Construct Validity of the Chinese Version of the Activities of Daily Living Rating Scale III in Patients with Schizophrenia.

PLoS One 2015 29;10(6):e0130702. Epub 2015 Jun 29.

School of Occupational Therapy, College of Medicine, National Taiwan University, Taipei, Taiwan; Department of Physical Medicine and Rehabilitation, National Taiwan University Hospital, Taipei, Taiwan.

Background: The Chinese version of the Activities of Daily Living Rating Scale III (ADLRS-III), which has 10 domains, is commonly used for assessing activities of daily living (ADL) in patients with schizophrenia. However, construct validity (i.e., unidimensionality) for each domain of the ADLRS-III is unknown, limiting the explanations of the test results.

Purpose: This main purpose of this study was to examine unidimensionality of each domain in the ADLRS-III. We also examined internal consistency and ceiling/floor effects in patients with schizophrenia.

Methods: From occupational therapy records, we obtained 304 self-report data of the ADLRS-III. Confirmatory factor analysis (CFA) was conducted to examine the 10 one-factor structures. If a domain showed an insufficient model fit, exploratory factor analysis (EFA) was performed to investigate the factor structure and choose one factor representing the original construct. Internal consistency was examined using Cronbach's alpha (α). Ceiling and floor effects were determined by the percentage of patients with the maximum and minimum scores in each domain, respectively.

Results: CFA analyses showed that 4 domains (i.e., leisure, picture recognition, literacy ability, communication tools use) had sufficient model fits. These 4 domains had acceptable internal consistency (α = 0.79-0.87) and no ceiling/floor effects, except the leisure domain which had a ceiling effect. The other 6 domains showed insufficient model fits. The EFA results showed that these 6 domains were two-factor structures.

Conclusion: The results supported unidimensional constructs of the leisure, picture recognition, literacy ability, and communication tool uses domains. The sum scores of these 4 domains can be used to represent their respective domain-specific functions. Regarding the 6 domains with insufficient model fits, we have explained the two factors of each domain and chosen one factor to represent its original construct. Future users may use the items from the chosen factors to assess domain-specific functions in patients with schizophrenia.

**PARTS OF THE EXERCISE**
a - List the ADLRS-III domains that showed sufficient model fits in the confirmatory factor analysis, according to the study abstract.
b - Answer these questions from the study abstract:
(i) How many domains does the Chinese version of the ADLRS-III have?
(ii) How many self-report data of the ADLRS-III were obtained from occupational therapy records?
(iii) Which domain had a ceiling effect?
The data are separate material with no connection to the study abstract.

**PROVIDED MATERIAL**
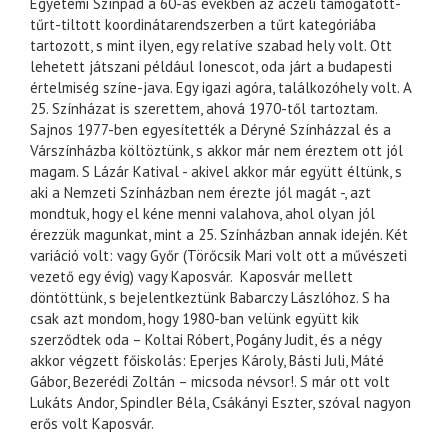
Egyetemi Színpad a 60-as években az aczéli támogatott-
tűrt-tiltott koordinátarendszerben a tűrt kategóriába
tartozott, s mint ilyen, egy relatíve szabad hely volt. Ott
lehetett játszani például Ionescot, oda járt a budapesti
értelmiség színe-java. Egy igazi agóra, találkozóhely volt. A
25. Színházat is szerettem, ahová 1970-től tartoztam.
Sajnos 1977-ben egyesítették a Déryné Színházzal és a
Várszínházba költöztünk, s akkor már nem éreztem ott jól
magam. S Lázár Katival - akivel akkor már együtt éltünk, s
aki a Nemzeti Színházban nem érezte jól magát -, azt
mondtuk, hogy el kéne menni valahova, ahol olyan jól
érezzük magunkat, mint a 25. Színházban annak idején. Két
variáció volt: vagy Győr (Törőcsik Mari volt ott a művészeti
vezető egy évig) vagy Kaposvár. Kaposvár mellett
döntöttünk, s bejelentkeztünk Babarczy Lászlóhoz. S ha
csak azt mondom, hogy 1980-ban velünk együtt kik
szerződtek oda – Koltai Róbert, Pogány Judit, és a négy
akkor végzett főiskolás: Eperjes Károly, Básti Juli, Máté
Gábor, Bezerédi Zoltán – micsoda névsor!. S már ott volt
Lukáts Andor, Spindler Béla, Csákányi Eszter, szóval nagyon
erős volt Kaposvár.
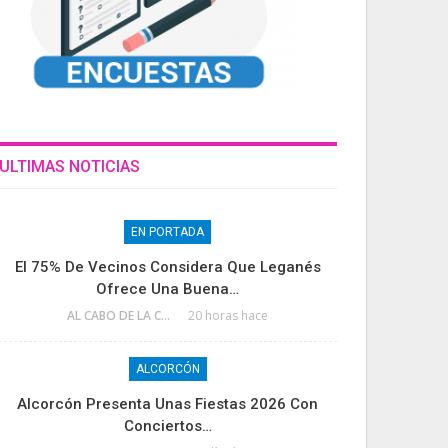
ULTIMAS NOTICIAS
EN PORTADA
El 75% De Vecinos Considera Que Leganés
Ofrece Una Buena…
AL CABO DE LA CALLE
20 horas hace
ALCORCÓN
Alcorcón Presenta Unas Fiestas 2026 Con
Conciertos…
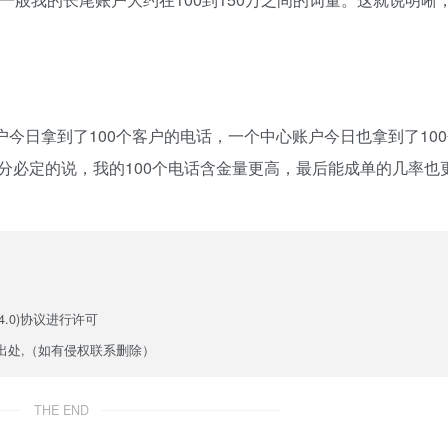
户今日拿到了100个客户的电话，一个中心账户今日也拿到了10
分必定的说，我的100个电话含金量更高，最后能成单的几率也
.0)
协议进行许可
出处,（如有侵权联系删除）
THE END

* * *

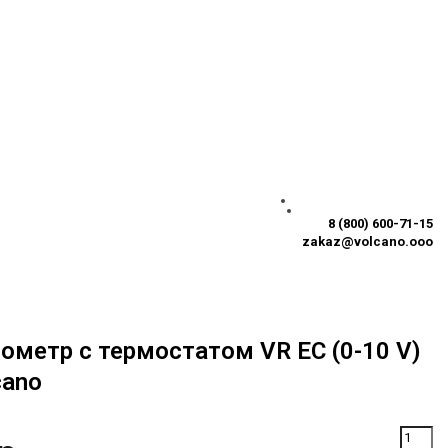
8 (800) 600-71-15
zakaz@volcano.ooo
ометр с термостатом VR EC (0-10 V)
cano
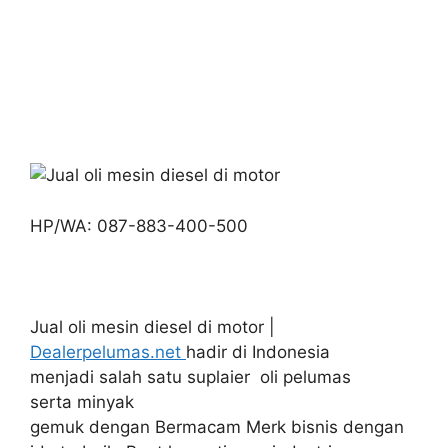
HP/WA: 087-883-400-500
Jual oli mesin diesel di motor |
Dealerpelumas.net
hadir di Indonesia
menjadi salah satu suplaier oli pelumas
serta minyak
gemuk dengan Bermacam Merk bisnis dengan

**RESPONSES FOR EACH TASK**
a -
Leisure
Picture recognition
Literacy ability
Communication tools use

b -
(i) 10
(ii) 304
(iii) The leisure domain